## AIM OF THE TASK
Only the lines that include "APERTURE" should be copied from the data below.

## Data extracted from a collection

──────────────────────────────

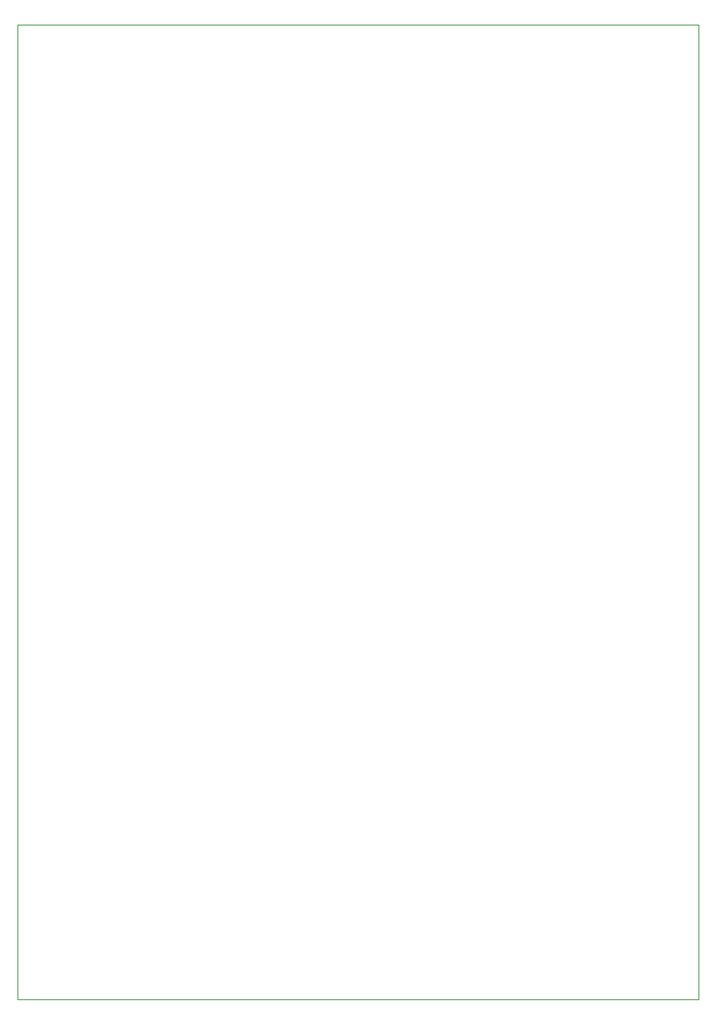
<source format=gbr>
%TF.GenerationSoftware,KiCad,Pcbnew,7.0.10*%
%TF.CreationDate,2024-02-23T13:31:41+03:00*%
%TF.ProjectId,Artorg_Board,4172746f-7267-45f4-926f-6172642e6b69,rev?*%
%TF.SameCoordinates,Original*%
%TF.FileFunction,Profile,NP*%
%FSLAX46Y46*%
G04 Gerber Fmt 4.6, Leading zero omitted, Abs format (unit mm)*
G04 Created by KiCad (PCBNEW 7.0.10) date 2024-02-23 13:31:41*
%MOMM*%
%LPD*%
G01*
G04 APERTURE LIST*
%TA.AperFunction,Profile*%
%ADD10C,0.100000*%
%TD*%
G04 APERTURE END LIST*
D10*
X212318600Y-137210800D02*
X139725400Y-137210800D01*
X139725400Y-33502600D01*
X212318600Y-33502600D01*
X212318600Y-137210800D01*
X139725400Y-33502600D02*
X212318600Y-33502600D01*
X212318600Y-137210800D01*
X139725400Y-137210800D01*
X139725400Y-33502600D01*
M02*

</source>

──────────────────────────────

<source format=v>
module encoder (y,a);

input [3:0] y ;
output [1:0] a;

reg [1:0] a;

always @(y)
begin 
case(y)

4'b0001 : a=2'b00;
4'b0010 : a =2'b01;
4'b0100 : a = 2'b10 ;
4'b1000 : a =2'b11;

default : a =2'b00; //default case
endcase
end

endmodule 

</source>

──────────────────────────────

## ANSWER FOR THIS EXERCISE
G04 APERTURE LIST*
G04 APERTURE END LIST*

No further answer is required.